Spesso, quando si parla di formazione e coaching, ci si chiede come si possa fare per sviluppare una competenza, un’abilità o un comportamento positivo. A questo, infatti, è rivolto lo sviluppo manageriale a cui si dedicano tante ore e tanti strumenti di empowerment. In questa sede, invece, mi piacerebbe pormi qualche domanda su come si faccia a “non sviluppare” una competenza: mi piacerebbe, cioè, chiedermi quanti e quali atteggiamenti noi mettiamo in moto, spesso in modo inconsapevole, volti a limitare, sedare o ingabbiare comportamenti positivi che invece potrebbero facilmente svilupparsi e crescere.
In questa sede la risposta non può che essere estremamente sintetica e quindi vorrei indicare solo due elementi: l’ascolto superficiale e la scarsa pratica.
Con “ascolto superficiale” mi riferisco a quell’atteggiamento di scarsa consapevolezza che spesso inonda le nostre giornate, per il quale ci concentriamo molto su ciò che dobbiamo fare e molto meno su come desideriamo farlo. Carichiamo di attenzione gli obiettivi, e distogliamo interesse dai percorsi; seguiamo prassi con cui abbiamo dimestichezza e non ci interroghiamo più su modalità alternative; ci chiediamo che cosa vediamo e che cosa sappiamo, senza chiederci che cosa non vediamo e ci sfugge. In questo modo, poco a poco, impostiamo una sorta di “pilota automatico” del nostro agire e del nostro comunicare: impostiamo modalità molto economiche, che spesso ci fanno raggiungere il risultato in tempi brevi, ma contestualmente ci fanno perdere di vista orizzonti più ampi e possibilità più variegate.

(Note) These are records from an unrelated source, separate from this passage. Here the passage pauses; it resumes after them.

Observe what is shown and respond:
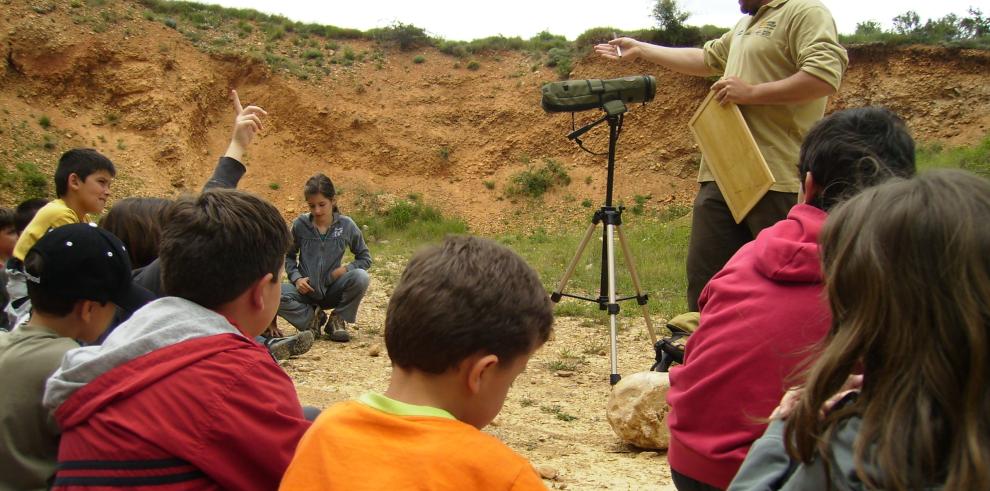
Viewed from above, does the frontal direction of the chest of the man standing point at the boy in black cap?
yes

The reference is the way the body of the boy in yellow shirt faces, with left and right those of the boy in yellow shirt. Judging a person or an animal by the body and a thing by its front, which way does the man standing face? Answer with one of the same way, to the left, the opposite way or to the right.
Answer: the opposite way

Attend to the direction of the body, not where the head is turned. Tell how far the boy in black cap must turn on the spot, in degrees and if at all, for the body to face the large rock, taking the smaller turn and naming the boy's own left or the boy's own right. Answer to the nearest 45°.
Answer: approximately 45° to the boy's own right

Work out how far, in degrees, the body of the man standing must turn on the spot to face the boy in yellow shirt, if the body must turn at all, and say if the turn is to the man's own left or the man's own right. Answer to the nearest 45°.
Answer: approximately 45° to the man's own right

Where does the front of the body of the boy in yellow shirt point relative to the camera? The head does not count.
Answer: to the viewer's right

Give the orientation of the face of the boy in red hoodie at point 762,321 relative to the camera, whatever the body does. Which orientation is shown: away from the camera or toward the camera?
away from the camera

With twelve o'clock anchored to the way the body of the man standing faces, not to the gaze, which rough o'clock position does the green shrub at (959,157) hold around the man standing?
The green shrub is roughly at 5 o'clock from the man standing.

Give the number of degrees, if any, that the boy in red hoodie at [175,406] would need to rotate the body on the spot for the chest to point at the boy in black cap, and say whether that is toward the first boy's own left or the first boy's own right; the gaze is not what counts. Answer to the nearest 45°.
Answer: approximately 90° to the first boy's own left

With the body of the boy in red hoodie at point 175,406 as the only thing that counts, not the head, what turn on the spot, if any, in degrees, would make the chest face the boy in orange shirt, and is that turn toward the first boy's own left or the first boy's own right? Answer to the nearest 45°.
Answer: approximately 90° to the first boy's own right

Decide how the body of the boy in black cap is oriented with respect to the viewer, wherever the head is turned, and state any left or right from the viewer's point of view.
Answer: facing away from the viewer and to the right of the viewer
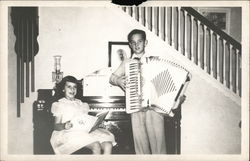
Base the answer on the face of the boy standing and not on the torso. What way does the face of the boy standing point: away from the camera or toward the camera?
toward the camera

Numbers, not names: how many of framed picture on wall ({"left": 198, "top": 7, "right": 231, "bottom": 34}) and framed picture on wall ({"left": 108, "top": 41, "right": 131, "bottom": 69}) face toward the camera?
2

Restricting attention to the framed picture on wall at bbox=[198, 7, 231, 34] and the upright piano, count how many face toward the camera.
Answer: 2

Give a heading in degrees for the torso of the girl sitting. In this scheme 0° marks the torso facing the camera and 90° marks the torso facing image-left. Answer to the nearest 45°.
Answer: approximately 315°

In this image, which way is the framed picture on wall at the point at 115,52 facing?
toward the camera

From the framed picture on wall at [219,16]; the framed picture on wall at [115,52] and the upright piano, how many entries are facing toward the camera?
3

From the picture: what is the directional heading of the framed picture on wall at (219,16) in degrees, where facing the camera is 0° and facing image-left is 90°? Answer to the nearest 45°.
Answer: approximately 0°

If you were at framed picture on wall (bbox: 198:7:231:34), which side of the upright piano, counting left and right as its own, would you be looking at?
left

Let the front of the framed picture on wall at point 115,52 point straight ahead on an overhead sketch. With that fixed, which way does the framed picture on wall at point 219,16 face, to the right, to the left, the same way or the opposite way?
the same way

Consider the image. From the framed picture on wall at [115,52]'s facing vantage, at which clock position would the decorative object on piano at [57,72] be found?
The decorative object on piano is roughly at 3 o'clock from the framed picture on wall.

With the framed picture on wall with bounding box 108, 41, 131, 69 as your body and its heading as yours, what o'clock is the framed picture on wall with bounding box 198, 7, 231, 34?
the framed picture on wall with bounding box 198, 7, 231, 34 is roughly at 9 o'clock from the framed picture on wall with bounding box 108, 41, 131, 69.

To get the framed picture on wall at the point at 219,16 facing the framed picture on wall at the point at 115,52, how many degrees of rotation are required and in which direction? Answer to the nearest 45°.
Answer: approximately 90° to its right
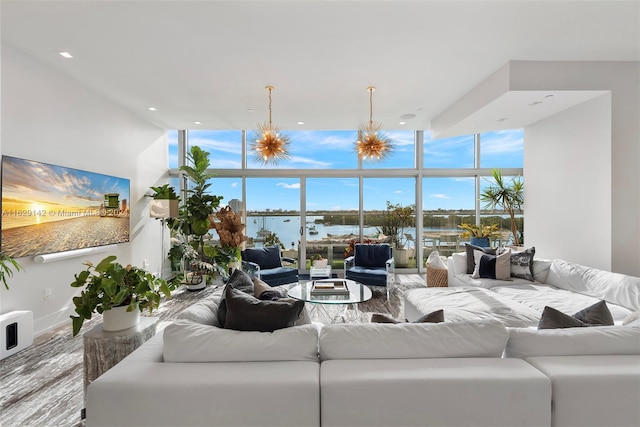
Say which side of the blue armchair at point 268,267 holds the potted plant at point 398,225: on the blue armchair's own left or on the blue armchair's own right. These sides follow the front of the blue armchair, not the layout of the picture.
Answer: on the blue armchair's own left

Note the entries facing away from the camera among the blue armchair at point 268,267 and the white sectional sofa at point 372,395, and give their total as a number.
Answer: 1

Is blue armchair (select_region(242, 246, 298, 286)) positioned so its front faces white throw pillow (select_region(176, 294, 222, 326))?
no

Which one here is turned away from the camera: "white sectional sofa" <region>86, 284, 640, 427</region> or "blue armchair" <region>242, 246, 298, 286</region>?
the white sectional sofa

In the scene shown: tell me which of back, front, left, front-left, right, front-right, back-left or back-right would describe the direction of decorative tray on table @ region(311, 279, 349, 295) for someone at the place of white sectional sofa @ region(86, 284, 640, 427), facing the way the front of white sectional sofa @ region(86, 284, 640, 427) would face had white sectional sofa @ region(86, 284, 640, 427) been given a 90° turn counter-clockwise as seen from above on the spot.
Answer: right

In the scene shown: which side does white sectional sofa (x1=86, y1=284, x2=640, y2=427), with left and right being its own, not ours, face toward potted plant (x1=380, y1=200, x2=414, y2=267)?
front

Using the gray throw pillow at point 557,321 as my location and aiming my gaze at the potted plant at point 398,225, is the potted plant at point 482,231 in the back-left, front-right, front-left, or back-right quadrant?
front-right

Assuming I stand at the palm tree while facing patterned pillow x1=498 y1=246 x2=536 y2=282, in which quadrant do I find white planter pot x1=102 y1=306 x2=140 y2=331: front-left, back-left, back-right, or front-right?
front-right

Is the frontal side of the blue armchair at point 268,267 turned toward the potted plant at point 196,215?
no

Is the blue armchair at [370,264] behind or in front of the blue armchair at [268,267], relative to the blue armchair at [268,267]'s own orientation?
in front

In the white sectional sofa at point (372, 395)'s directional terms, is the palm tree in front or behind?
in front

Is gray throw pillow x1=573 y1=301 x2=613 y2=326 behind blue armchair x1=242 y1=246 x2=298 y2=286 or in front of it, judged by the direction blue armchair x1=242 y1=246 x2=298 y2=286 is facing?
in front

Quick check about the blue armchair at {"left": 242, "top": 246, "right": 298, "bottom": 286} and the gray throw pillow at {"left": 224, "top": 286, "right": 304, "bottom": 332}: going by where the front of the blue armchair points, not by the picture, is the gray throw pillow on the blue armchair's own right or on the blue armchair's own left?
on the blue armchair's own right

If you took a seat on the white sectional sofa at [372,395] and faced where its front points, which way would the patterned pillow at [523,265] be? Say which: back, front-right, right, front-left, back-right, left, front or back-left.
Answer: front-right

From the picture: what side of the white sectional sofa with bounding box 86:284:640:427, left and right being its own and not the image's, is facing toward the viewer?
back

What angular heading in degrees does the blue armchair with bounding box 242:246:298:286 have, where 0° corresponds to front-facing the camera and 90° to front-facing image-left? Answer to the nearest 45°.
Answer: approximately 315°

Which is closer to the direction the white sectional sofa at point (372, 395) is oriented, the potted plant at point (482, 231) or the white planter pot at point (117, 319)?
the potted plant

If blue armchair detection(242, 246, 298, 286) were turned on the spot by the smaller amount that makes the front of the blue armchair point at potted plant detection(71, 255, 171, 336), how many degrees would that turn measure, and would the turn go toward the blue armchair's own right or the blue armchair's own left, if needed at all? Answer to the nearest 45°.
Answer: approximately 45° to the blue armchair's own right

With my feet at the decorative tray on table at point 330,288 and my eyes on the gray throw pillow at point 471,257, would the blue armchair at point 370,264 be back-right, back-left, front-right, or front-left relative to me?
front-left
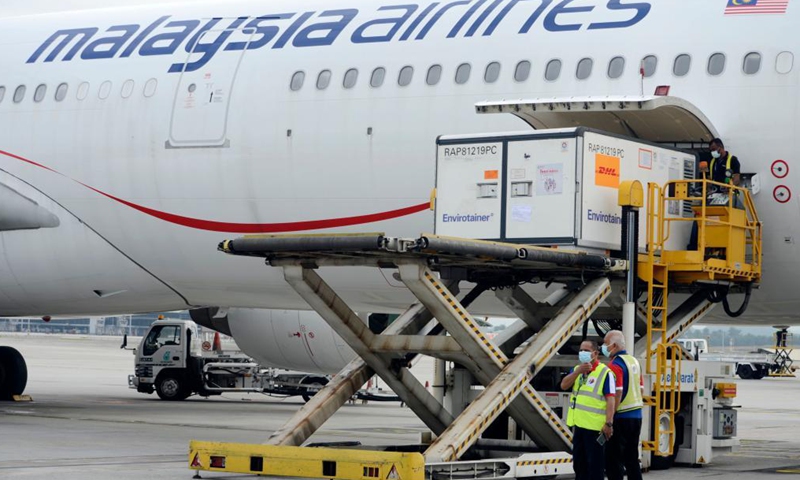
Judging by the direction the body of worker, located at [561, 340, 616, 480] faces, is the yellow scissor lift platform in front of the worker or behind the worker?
behind

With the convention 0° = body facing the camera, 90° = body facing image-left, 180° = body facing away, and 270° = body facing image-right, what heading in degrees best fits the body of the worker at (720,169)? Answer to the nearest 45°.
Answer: approximately 45°

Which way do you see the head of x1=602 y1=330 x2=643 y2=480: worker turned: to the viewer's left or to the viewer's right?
to the viewer's left

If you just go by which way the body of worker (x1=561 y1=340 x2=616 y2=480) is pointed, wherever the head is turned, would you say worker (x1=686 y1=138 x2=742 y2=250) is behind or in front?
behind
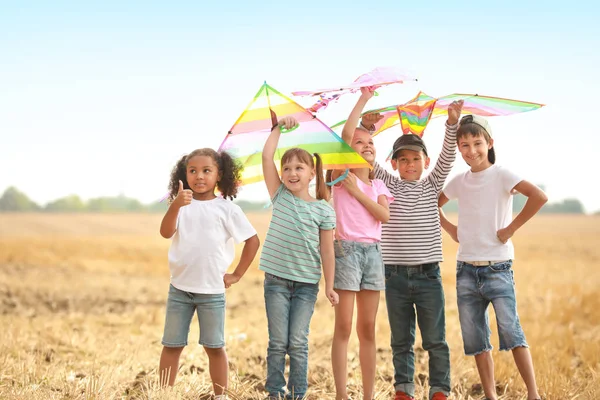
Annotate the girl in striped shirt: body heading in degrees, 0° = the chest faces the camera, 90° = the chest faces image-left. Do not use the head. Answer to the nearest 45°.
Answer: approximately 0°

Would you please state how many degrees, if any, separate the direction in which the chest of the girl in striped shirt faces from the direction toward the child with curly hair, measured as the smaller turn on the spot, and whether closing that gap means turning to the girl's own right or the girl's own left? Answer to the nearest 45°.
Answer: approximately 90° to the girl's own right
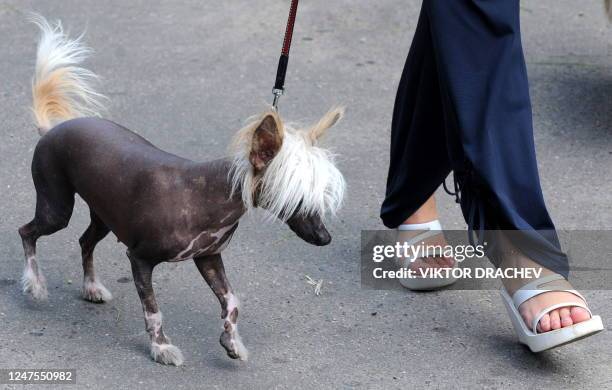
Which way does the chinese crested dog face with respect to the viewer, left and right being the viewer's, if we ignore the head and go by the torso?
facing the viewer and to the right of the viewer
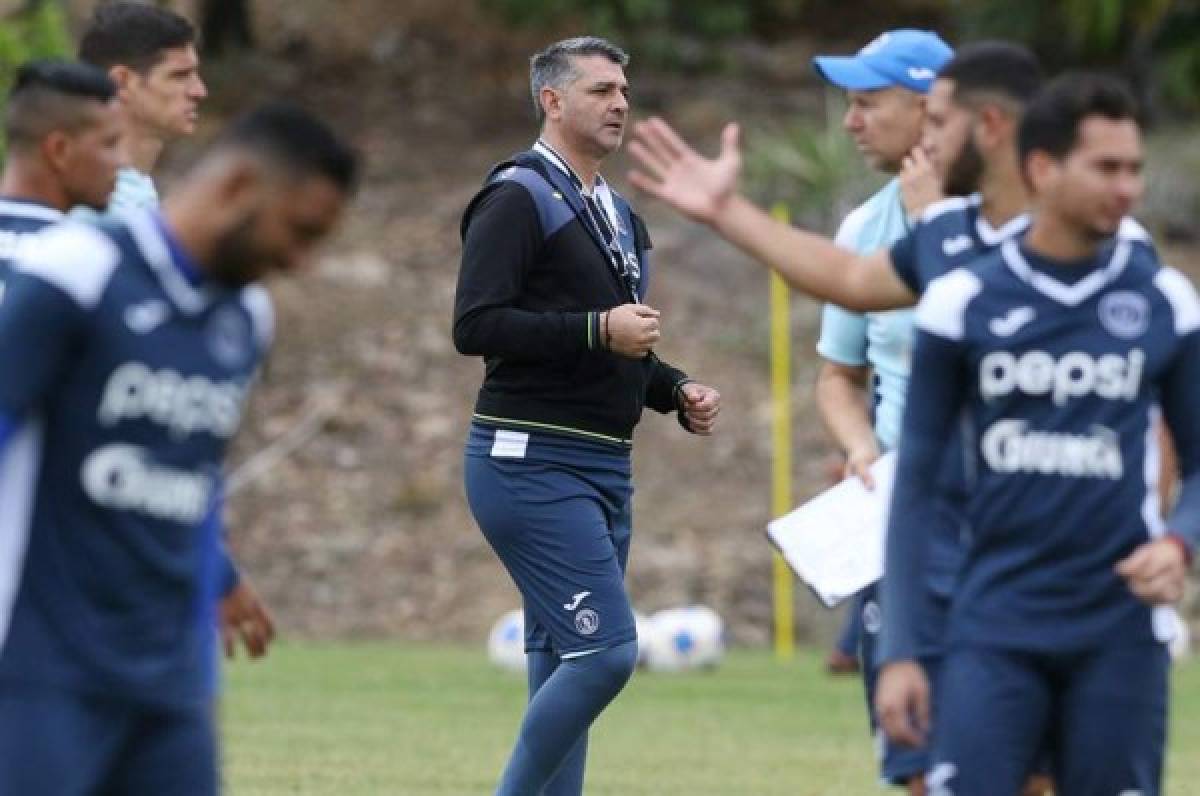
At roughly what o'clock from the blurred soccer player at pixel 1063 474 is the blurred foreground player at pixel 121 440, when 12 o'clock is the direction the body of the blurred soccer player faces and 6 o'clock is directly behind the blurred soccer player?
The blurred foreground player is roughly at 2 o'clock from the blurred soccer player.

A poco a poco perdiamo la capacità di guardare oltre, di farci domande, di vedere con occhi diversi e veniamo quindi superati, o battuti sul tempo, da chi è capace di conservare uno sguardo di stupore sulle cose, da chi non smette di interrogarsi su ciò che “non vede”. In un modo rozzo potremmo dire che invecchiamo precocemente!
L’abitudine prende il posto della curiosità e le nostre modalità di lavoro collaudate diventano lo scudo che difende il nostro orgoglio.
Il secondo atteggiamento, cioè la scarsa pratica, è parzialmente figlio di quanto appena descritto: se smetto di guardare smetto di poter fare, se imbocco la strada dell’abitudine finisco per sviluppare sempre gli stessi muscoli, dimenticando che avrei a disposizione un corpo intero.
La scarsa pratica, però, può essere anche frutto di periodi difficili: tratti di strada – aziendale o personale – in cui circostanze esterne o particolari difficoltà o urgenze esigono fretta, modalità standardizzate e conosciute (perché rapide), prassi limitate e molto focalizzate che bloccano la possibilità di guardare in profondità e di agire con consapevolezza. Questo atteggiamento se, per un breve periodo, può essere sensato e persino giustificato, a lungo andare ottiene effetti negativi: è come se si “disimparasse” ad osservare in un certo modo, ad agire con consapevolezza, a porsi domande forti. Quello che, per un certo periodo di tempo, è reso indispensabile dalle circostante, si trasforma in una cattiva abitudine e in una sorta di pigrizia.
Porre rimedio a un simile atteggiamento è tanto necessario quanto urgente, pena il consolidare un atteggiamento pigro e superficiale, che è indubbiamente una modalità di lavoro molto economica ma a lungo andare assai poco efficace.
Antidoto, allora, all’uno e all’altro di questi atteggiamenti negativi descritti sarà la capacità di mantenersi vigili nella consapevolezza dei propri atteggiamenti, la capacità di salvaguardare dei momenti di silenzio in cui osservarsi agire e chiedersi il perché di certe scelte; in definitiva la capacità di mantenersi liberi e non imbrigliati dalle circostanze.
“Chiunque smetta di imparare è vecchio, che abbia 20 o 80 anni.
Chiunque continua ad imparare resta giovane.
La più grande cosa nella vita è mantenere la propria mente giovane.”